= George Hausdorf =

German painter

George Hausdorf (1894–1959) was a German artist who worked in Germany, the Dominican Republic, and the United States. He produced works in oils, watercolors, pastels, and charcoal, as well as engravings. Subjects included landscapes, still lifes, portraits, cityscapes, and genre scenes.

==Early years and career in Europe==

Hausdorf was born in Breslau, Germany, (now Wrocław, Poland) in 1894. He studied art in Berlin and continued his training in the Netherlands. Afterwards, he returned to Berlin to work as an art teacher. Hausdorf later moved to Hamburg, where he founded a painting academy that he directed for 20 years. Of Jewish descent, Hausdorf went into exile in the Dominican Republic in 1939 due to Nazi persecution of Jews in Germany.

==Career in the Dominican Republic==

After arriving in the Dominican Republic, he started a private art school in Santo Domingo.

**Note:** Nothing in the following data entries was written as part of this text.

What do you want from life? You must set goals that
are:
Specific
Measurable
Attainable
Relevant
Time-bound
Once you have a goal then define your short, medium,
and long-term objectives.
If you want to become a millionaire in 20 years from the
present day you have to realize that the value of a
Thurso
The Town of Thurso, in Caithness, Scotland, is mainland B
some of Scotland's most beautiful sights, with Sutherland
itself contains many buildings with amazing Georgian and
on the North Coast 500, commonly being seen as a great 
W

He had his first solo exhibition in the Dominican Republic in 1939, and participated in numerous exhibitions and Biennial art shows over the next few years. He became a professor at the National School of Fine Arts when it opened in 1942. His students included notable Dominican artists Gilberto Hernández Ortega, Clara Ledesma, Eligio Pichardo, Aquiles Azar, and Ada Balcácer. Hausdorf’s paintings evolved in the Dominican Republic to incorporate a tropical palette of vivid blues, greens and yellows, as well as scenes of rural daily life.

==Final years in New York==
In 1948, Hausdorf moved to New York City, where his art changed once again to reflect his new surroundings. His palette softened and his range of subjects expanded to include cityscapes and sidewalk scenes. Hausdorf died in New York in 1959.

Hausdorf participated in numerous exhibitions in Europe, the Dominican Republic and the United States. A retrospective of his work was held in the Bellapart Museum in Santo Domingo in 2005.